For the records that follow, return only the count of lines containing the string "коммуникации".

───── INFORMATION PROVIDED

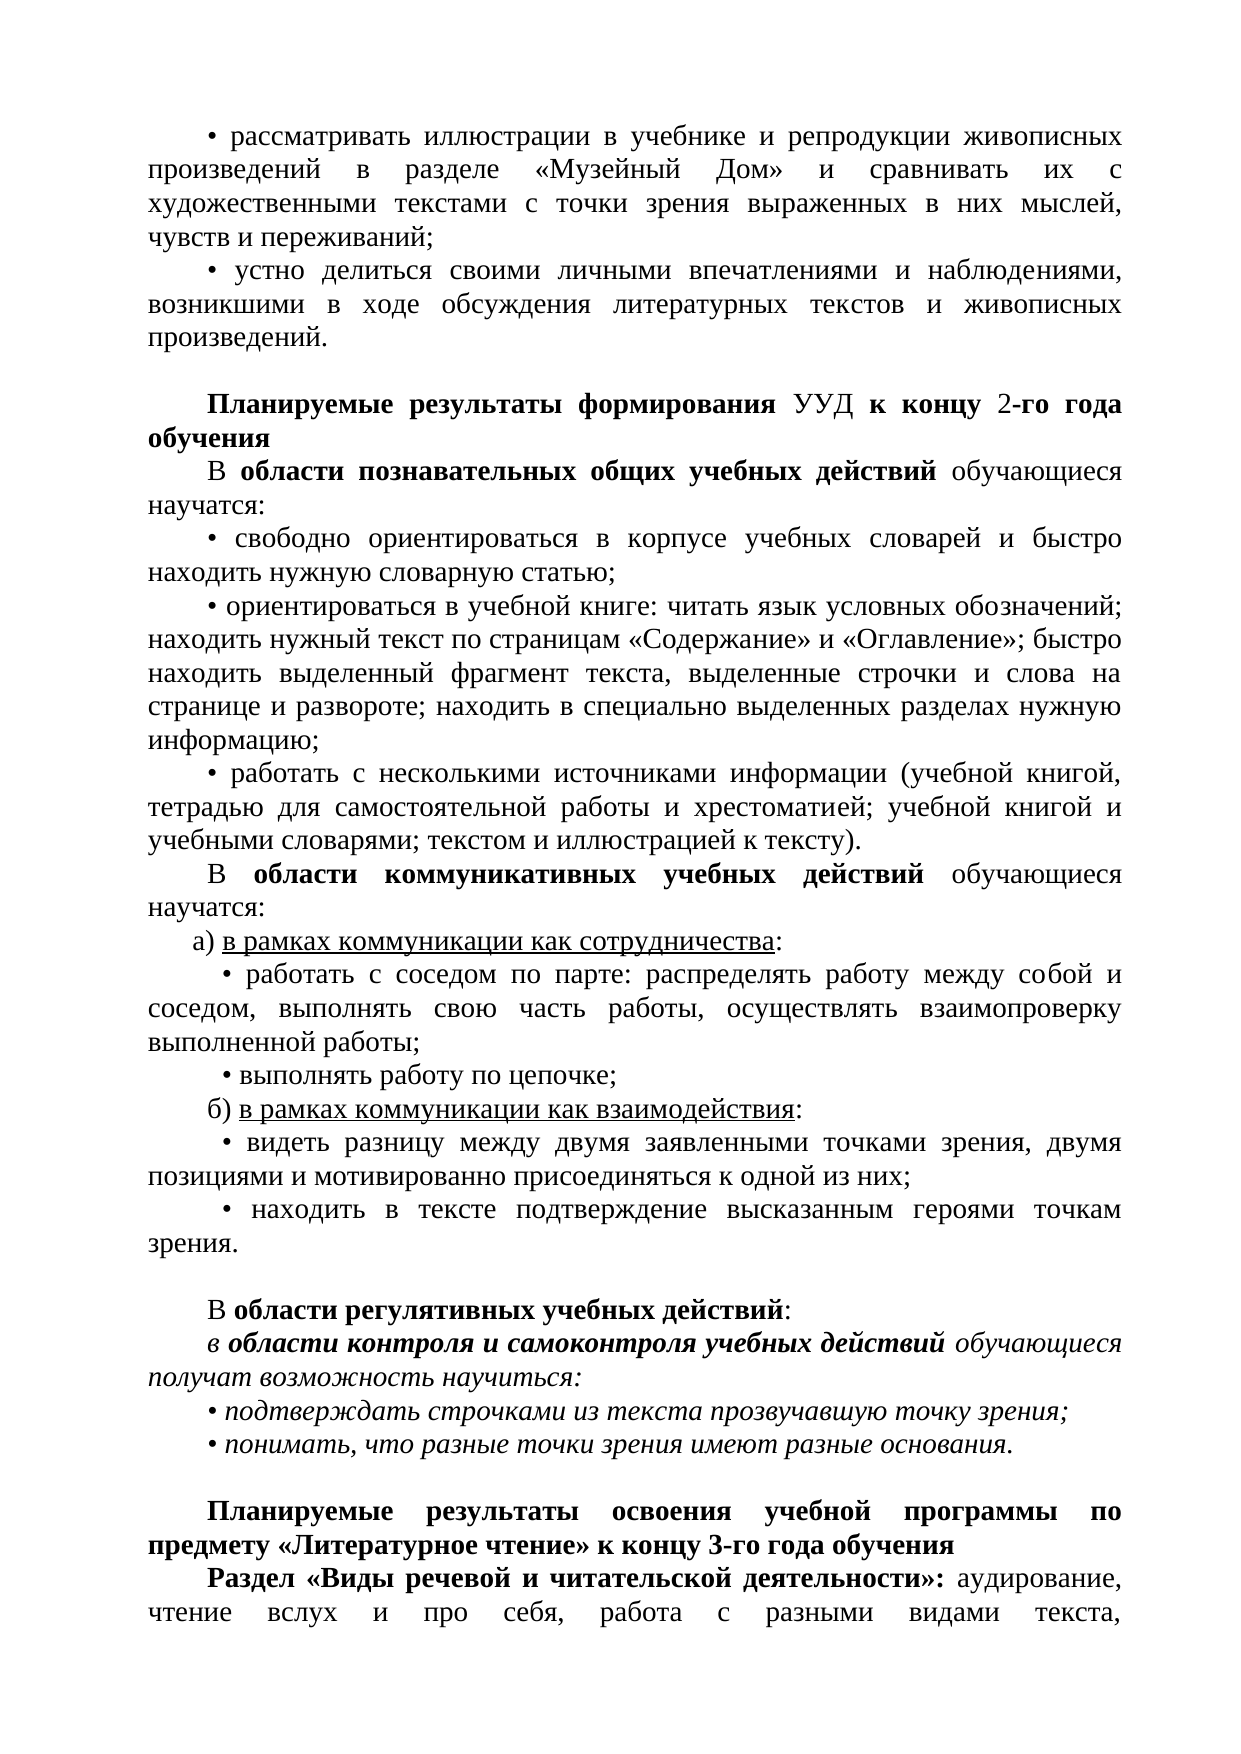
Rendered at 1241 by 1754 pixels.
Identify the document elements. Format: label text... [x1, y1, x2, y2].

text Планируемые результаты формирования УУД к концу 2-го года обучения [148, 386, 1122, 453]
text • находить в тексте подтверждение высказанным героями точкам зрения. [148, 1191, 1122, 1258]
text В области коммуникативных учебных действий обучающиеся научатся: [148, 856, 1122, 923]
text В области регулятивных учебных действий: [148, 1292, 1122, 1326]
text • ориентироваться в учебной книге: читать язык условных обозначений; находить нужный текст по страницам «Содержание» и «Оглавление»; быстро находить выделенный фрагмент текста, выделенные строчки и слова на странице и развороте; находить в специально выделенных разделах нужную информацию; [148, 588, 1122, 755]
text • подтверждать строчками из текста прозвучавшую точку зрения; [148, 1393, 1122, 1426]
text • видеть разницу между двумя заявленными точками зрения, двумя позициями и мотивированно присоединяться к одной из них; [148, 1124, 1122, 1191]
text • выполнять работу по цепочке; [148, 1057, 1122, 1091]
text в области контроля и самоконтроля учебных действий обучающиеся получат возможность научиться: [148, 1326, 1122, 1393]
text • работать с соседом по парте: распределять работу между собой и соседом, выполнять свою часть работы, осуществлять взаимопроверку выполненной работы; [148, 957, 1122, 1057]
text • понимать, что разные точки зрения имеют разные основания. [148, 1426, 1122, 1460]
text • устно делиться своими личными впечатлениями и наблюдениями, возникшими в ходе обсуждения литературных текстов и живописных произведений. [148, 252, 1122, 353]
text б) в рамках коммуникации как взаимодействия: [148, 1091, 1122, 1124]
text • рассматривать иллюстрации в учебнике и репродукции живописных произведений в разделе «Музейный Дом» и сравнивать их с художественными текстами с точки зрения выраженных в них мыслей, чувств и переживаний; [148, 118, 1122, 252]
text • свободно ориентироваться в корпусе учебных словарей и быстро находить нужную словарную статью; [148, 521, 1122, 588]
text В области познавательных общих учебных действий обучающиеся научатся: [148, 453, 1122, 521]
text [148, 1560, 1122, 1627]
text а) в рамках коммуникации как сотрудничества: [148, 923, 1122, 957]
text Планируемые результаты освоения учебной программы по предмету «Литературное чтение» к концу 3-го года обучения [148, 1493, 1122, 1560]
text • работать с несколькими источниками информации (учебной книгой, тетрадью для самостоятельной работы и хрестоматией; учебной книгой и учебными словарями; текстом и иллюстрацией к тексту). [148, 755, 1122, 856]
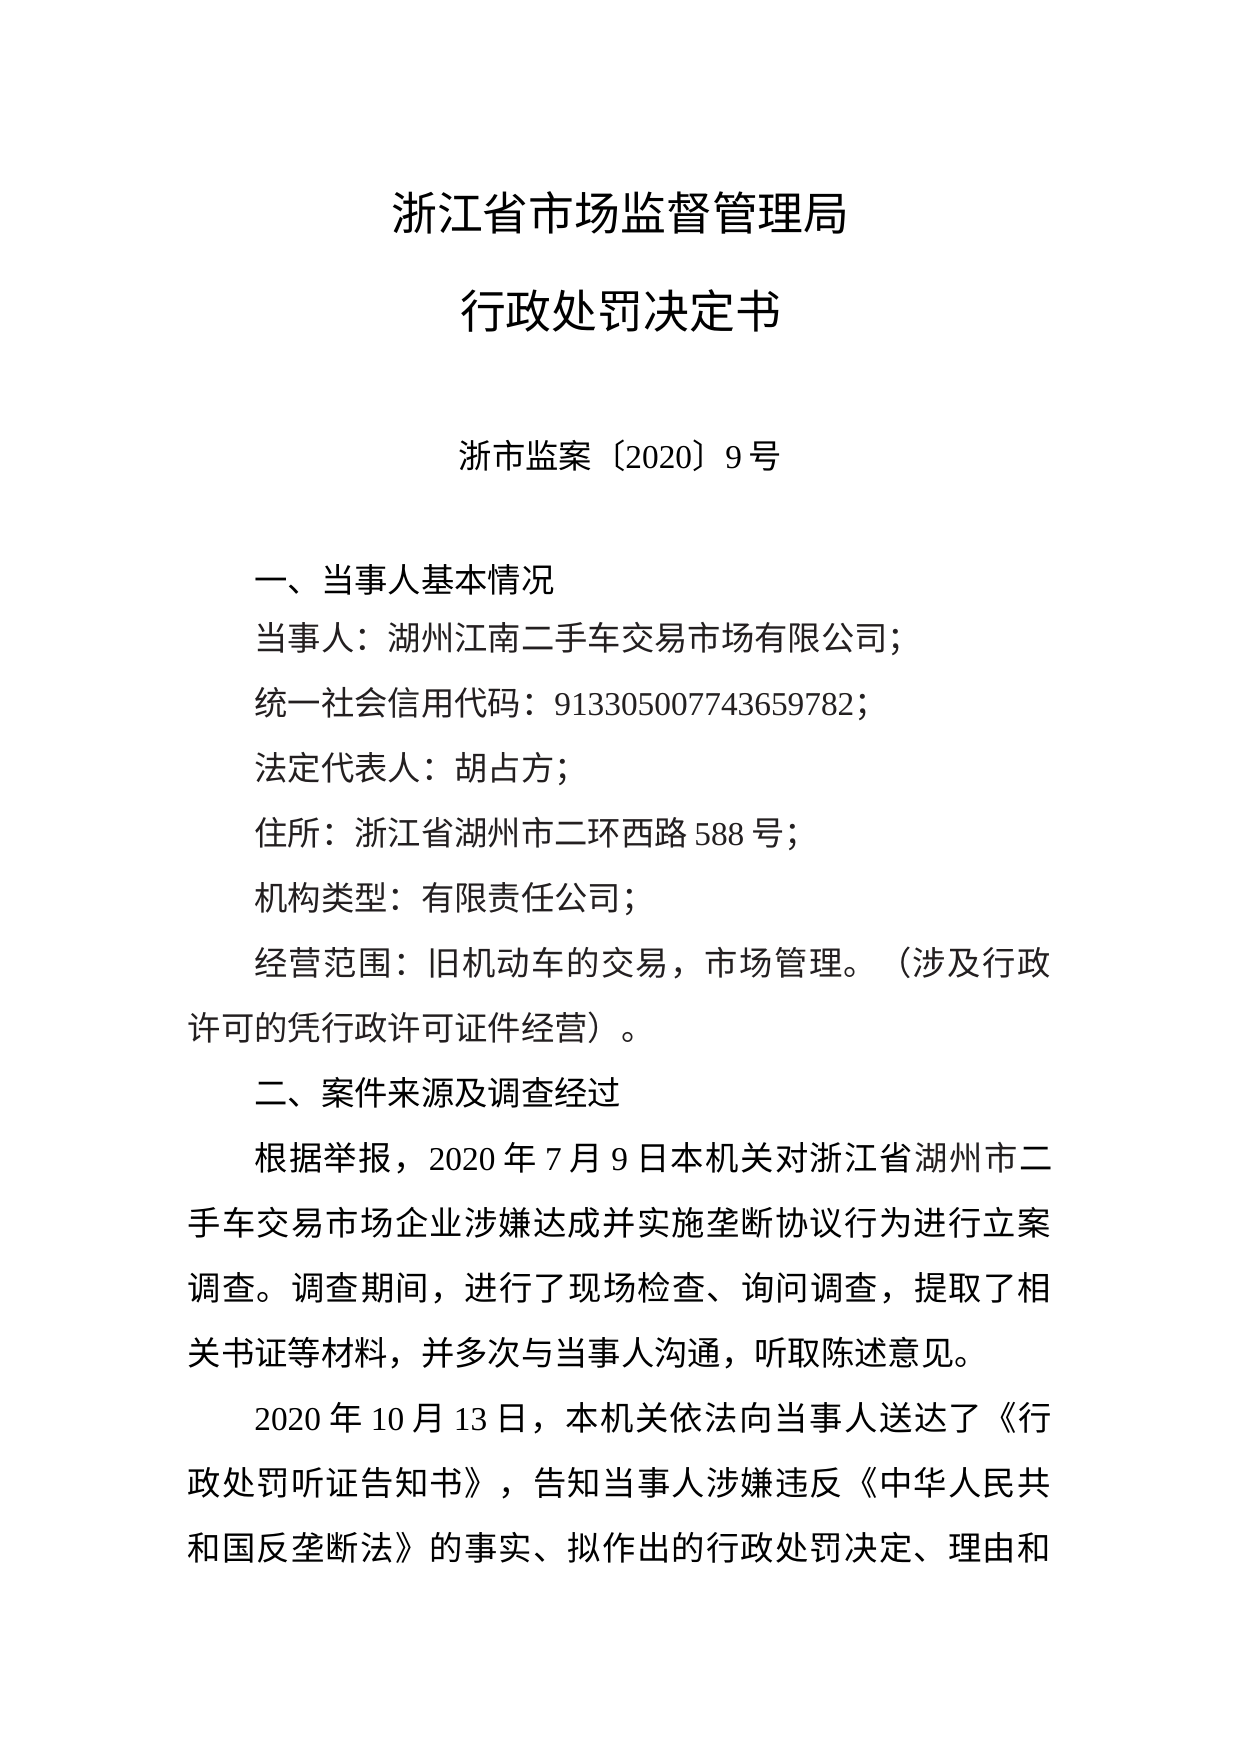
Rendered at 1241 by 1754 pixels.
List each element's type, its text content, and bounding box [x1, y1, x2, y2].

──────────

-- OUTPUT OF THE EXERCISE --
2